Past Rejected is a record of failure, important so that I don’t keep resubmitting the same bad idea to the same frustrated editor. It’s also linked and valuable in the Magazines table.
Finally, Anthologize is the dream column. Every writer dreams of collecting past work in an anthology. In this case, Peter wants to publish a collection called “The Value of…” and Superheroes would be chapter 1.
Now let’s flip over to the Magazines table. Each record lists a magazine, editor’s name, and any notes on the editor. For example, in this case Peter knew to target Robbie for the Mutant article because he had a note that Robbie liked mutants. The Notes field is also useful for a website or a link to submission guidelines or a favorite article.
In the New Pitches field, the software has automatically generated the link back to the Story table—this is the magic of databases. Furthermore, Airtable also allows you to double-click on a New Pitches record to see a pop-up summary of this particular story right here.
I built in an Attachments column that could theoretically link to a Word document containing the article itself, but in truth I never use this column.
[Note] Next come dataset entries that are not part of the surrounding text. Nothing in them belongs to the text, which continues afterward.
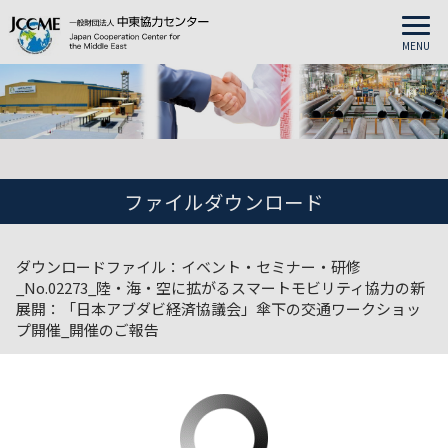
MENU
ファイルダウンロード
ダウンロードファイル：イベント・セミナー・研修
_No.02273_陸・海・空に拡がるスマートモビリティ協力の新
展開：「日本アブダビ経済協議会」傘下の交通ワークショッ
プ開催_開催のご報告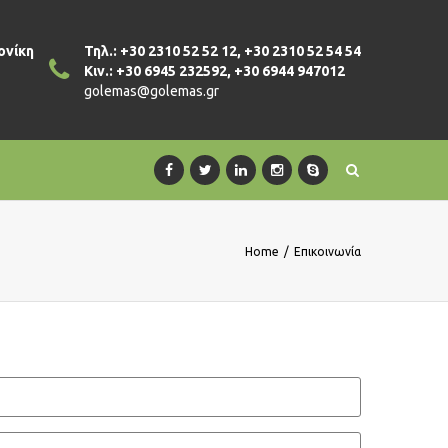
ονίκη
Τηλ.: +30 2310 52 52 12, +30 2310 52 54 54
Κιν.: +30 6945 232592, +30 6944 947012
golemas@golemas.gr
Home
/
Επικοινωνία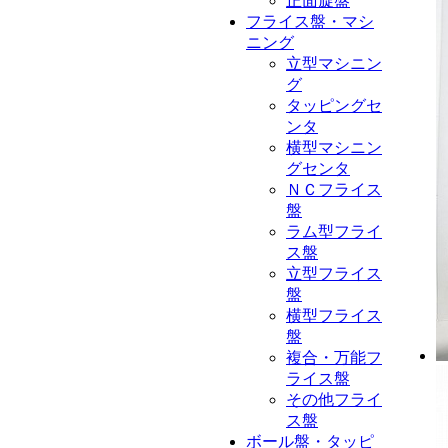
正面旋盤
フライス盤・マシ
ニング
立型マシニン
グ
タッピングセ
ンタ
横型マシニン
グセンタ
ＮＣフライス
盤
ラム型フライ
ス盤
立型フライス
盤
横型フライス
盤
複合・万能フ
ライス盤
その他フライ
ス盤
ボール盤・タッピ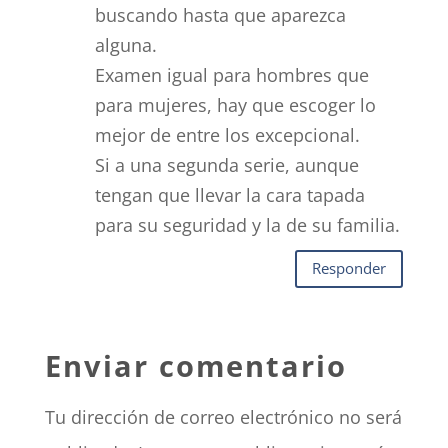
buscando hasta que aparezca
alguna.
Examen igual para hombres que
para mujeres, hay que escoger lo
mejor de entre los excepcional.
Si a una segunda serie, aunque
tengan que llevar la cara tapada
para su seguridad y la de su familia.
Responder
Enviar comentario
Tu dirección de correo electrónico no será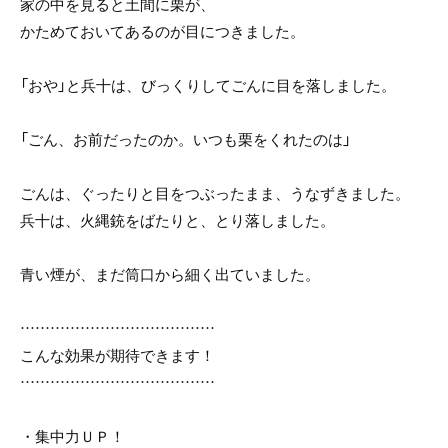
家の中を見ると土間に栗が、
かためておいてあるのが目につきました。
「おや」と兵十は、びっくりしてごんに目を落しました。
「ごん、お前だったのか。いつも栗をくれたのは」
ごんは、ぐったりと目をつぶったまま、うなずきました。
兵十は、火縄銃をばたりと、とり落しました。
青い煙が、まだ筒口から細く出ていました。
…………………………………
こんな効果が期待できます！
…………………………………
・集中力ＵＰ！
The final columns are Past Published and Past Rejected, linked to the Stories table. These allow you to see at a quick glance the types of stories the publication likes, and dislikes. For example, Jonah Jameson rejected Peter’s story on superheroes; Peter can deduce that Jonah doesn’t like superheroes. But Barney Bushkin did publish that story; if Peter comes up with another superhero idea, perusing this table will tell him to target Barney.
What benefits did I gain from developing this database? I’ll admit, I gained some value from simply importing my old spreadsheet and studying each record. Seeing the records in a fresh format allowed me to see them anew. As I tinkered with the database design, I was coming up with new targets; as I made sure my data fit this structure, I got to reconsider each story. Nevertheless, that’s value I would not have gained from continuing to use my old spreadsheet with its fewer features.
Going forward, I expect to—and indeed have already started to—gain value in the following ways:
The Overdue field keeps me on top of submissions. Rather than moving silently from “in some editor’s queue” to “apparently rejected” to “I forgot about it,” the story comes back in my consciousness.
The colored Status can show me at a glance: yes, most of my high-priority or Deadline projects are Under Consideration somewhere, or no, I need to work on X, Y, and Z.
In the Magazines table, the Past Published/Rejected fields help me better understand my publication targets, and which new ideas are best for them.
Sometimes I write an essay without knowing where it’ll go. Seeing Done=Draft and Status=Needs Home gives me more impetus to submit them.
When a story idea gets rejected, seeing “query” or “draft” under Done reminds me: I’ve written something, why not (alter it and) send it somewhere else?
By looking at the Magazines table, I can quickly see that I haven’t pitched the Daily Globe in a while, indeed not since the Superheroes article. Which of my story ideas would be good for Barney?
My next anthology is far in the future. But now I have some mileposts to track my progress!
I’m offering this template and explanation in the spirit of karma. My own career was greatly helped by mentors such as Gary Ferguson (@GaryAFerguson) and Mark Spragg. If this has been helpful to you, I’m glad to be paying it forward. (OK, if you really, really want to help me in return, please consider buying one of my books—and, if you like it, even writing a nice review at wherever you write user reviews). If you’re able to implement improvements to the database, I’d be delighted to hear about them. Thanks for reading the entirety of this super-nerdy post!